■ The problem
The full set of entries below should be transcribed exactly.

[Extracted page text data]

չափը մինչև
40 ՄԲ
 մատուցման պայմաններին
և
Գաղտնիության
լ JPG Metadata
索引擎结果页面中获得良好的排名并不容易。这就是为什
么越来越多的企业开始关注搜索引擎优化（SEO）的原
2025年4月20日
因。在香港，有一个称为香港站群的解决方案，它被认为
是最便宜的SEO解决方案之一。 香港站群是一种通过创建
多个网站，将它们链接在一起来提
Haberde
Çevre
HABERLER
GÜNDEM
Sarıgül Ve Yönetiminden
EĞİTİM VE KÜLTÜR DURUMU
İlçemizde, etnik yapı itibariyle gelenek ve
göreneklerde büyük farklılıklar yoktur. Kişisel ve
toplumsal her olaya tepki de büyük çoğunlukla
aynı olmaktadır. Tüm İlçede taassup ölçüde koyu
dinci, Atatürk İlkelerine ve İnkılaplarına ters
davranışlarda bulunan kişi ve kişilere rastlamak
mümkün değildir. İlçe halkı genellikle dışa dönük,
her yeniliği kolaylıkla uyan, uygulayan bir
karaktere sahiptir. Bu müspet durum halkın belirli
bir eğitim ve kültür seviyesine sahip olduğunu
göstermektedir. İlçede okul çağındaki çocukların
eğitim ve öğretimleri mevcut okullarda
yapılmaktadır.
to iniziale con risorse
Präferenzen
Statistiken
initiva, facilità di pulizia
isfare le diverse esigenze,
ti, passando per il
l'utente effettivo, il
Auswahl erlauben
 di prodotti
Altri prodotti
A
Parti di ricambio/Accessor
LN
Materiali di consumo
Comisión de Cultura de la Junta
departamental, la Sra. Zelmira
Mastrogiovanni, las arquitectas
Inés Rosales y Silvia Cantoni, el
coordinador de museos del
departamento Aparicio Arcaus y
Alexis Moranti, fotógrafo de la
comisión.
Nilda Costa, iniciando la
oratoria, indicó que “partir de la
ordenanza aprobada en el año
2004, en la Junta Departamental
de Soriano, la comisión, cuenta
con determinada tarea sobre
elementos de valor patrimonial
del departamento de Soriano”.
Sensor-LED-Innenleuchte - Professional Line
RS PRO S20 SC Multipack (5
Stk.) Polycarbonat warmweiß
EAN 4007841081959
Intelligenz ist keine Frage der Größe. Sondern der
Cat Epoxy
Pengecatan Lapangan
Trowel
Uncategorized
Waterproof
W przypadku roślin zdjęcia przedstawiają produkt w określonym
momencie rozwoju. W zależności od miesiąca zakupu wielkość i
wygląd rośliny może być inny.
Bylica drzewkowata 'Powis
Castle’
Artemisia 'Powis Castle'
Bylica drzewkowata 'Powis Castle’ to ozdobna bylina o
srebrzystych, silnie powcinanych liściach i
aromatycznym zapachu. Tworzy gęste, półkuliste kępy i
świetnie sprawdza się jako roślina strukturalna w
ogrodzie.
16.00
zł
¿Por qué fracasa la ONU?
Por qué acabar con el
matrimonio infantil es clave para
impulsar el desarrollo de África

■ Result
չափը մինչև
40 ՄԲ
 մատուցման պայմաններին
և
Գաղտնիության
լ JPG Metadata
索引擎结果页面中获得良好的排名并不容易。这就是为什
么越来越多的企业开始关注搜索引擎优化（SEO）的原
2025年4月20日
因。在香港，有一个称为香港站群的解决方案，它被认为
是最便宜的SEO解决方案之一。 香港站群是一种通过创建
多个网站，将它们链接在一起来提
Haberde
Çevre
HABERLER
GÜNDEM
Sarıgül Ve Yönetiminden
EĞİTİM VE KÜLTÜR DURUMU
İlçemizde, etnik yapı itibariyle gelenek ve
göreneklerde büyük farklılıklar yoktur. Kişisel ve
toplumsal her olaya tepki de büyük çoğunlukla
aynı olmaktadır. Tüm İlçede taassup ölçüde koyu
dinci, Atatürk İlkelerine ve İnkılaplarına ters
davranışlarda bulunan kişi ve kişilere rastlamak
mümkün değildir. İlçe halkı genellikle dışa dönük,
her yeniliği kolaylıkla uyan, uygulayan bir
karaktere sahiptir. Bu müspet durum halkın belirli
bir eğitim ve kültür seviyesine sahip olduğunu
göstermektedir. İlçede okul çağındaki çocukların
eğitim ve öğretimleri mevcut okullarda
yapılmaktadır.
to iniziale con risorse
Präferenzen
Statistiken
initiva, facilità di pulizia
isfare le diverse esigenze,
ti, passando per il
l'utente effettivo, il
Auswahl erlauben
 di prodotti
Altri prodotti
A
Parti di ricambio/Accessor
LN
Materiali di consumo
Comisión de Cultura de la Junta
departamental, la Sra. Zelmira
Mastrogiovanni, las arquitectas
Inés Rosales y Silvia Cantoni, el
coordinador de museos del
departamento Aparicio Arcaus y
Alexis Moranti, fotógrafo de la
comisión.
Nilda Costa, iniciando la
oratoria, indicó que “partir de la
ordenanza aprobada en el año
2004, en la Junta Departamental
de Soriano, la comisión, cuenta
con determinada tarea sobre
elementos de valor patrimonial
del departamento de Soriano”.
Sensor-LED-Innenleuchte - Professional Line
RS PRO S20 SC Multipack (5
Stk.) Polycarbonat warmweiß
EAN 4007841081959
Intelligenz ist keine Frage der Größe. Sondern der
Cat Epoxy
Pengecatan Lapangan
Trowel
Uncategorized
Waterproof
W przypadku roślin zdjęcia przedstawiają produkt w określonym
momencie rozwoju. W zależności od miesiąca zakupu wielkość i
wygląd rośliny może być inny.
Bylica drzewkowata 'Powis
Castle’
Artemisia 'Powis Castle'
Bylica drzewkowata 'Powis Castle’ to ozdobna bylina o
srebrzystych, silnie powcinanych liściach i
aromatycznym zapachu. Tworzy gęste, półkuliste kępy i
świetnie sprawdza się jako roślina strukturalna w
ogrodzie.
16.00
zł
¿Por qué fracasa la ONU?
Por qué acabar con el
matrimonio infantil es clave para
impulsar el desarrollo de África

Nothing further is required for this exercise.